Material shown:
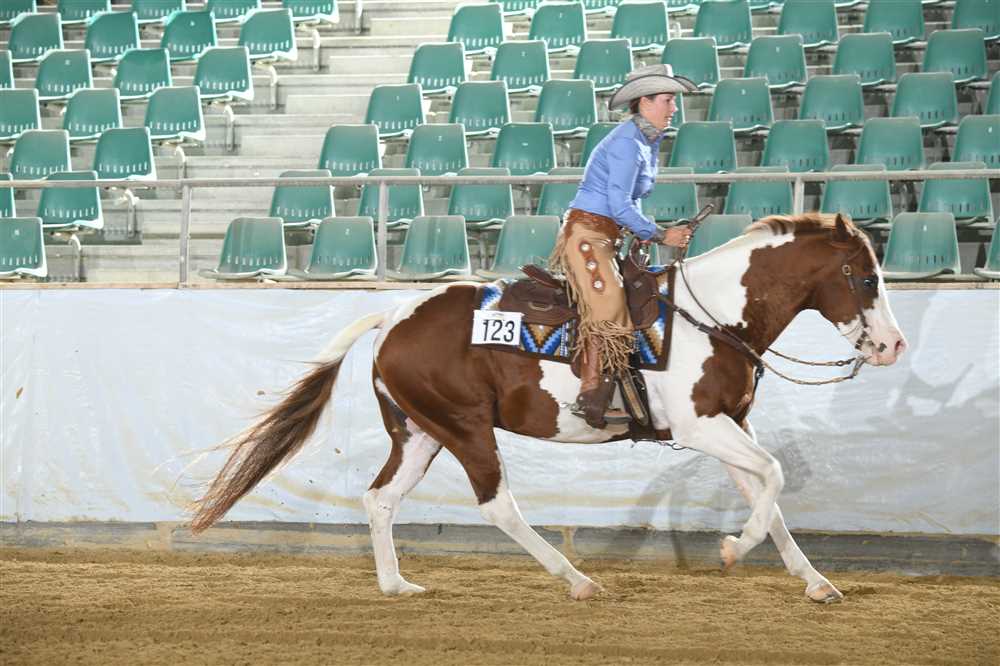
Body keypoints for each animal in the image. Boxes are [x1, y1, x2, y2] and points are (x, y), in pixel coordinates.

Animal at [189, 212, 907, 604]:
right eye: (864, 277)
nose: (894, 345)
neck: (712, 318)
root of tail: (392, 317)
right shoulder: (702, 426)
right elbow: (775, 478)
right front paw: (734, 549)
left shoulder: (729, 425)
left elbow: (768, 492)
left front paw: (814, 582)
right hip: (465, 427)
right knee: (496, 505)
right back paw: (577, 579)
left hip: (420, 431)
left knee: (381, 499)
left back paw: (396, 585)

Goal of the exercise: Copy nothing except the lines from the one with "nose: (894, 345)" through the end of the records; keep each exactly as it appears, first and last included.

Response:
nose: (894, 345)
neck: (712, 318)
root of tail: (392, 317)
right shoulder: (702, 426)
right elbow: (775, 478)
right front paw: (734, 549)
left shoulder: (729, 425)
left elbow: (768, 492)
left front paw: (814, 582)
right hip: (465, 427)
right knee: (496, 505)
right back paw: (577, 579)
left hip: (420, 431)
left knee: (381, 499)
left back paw: (396, 585)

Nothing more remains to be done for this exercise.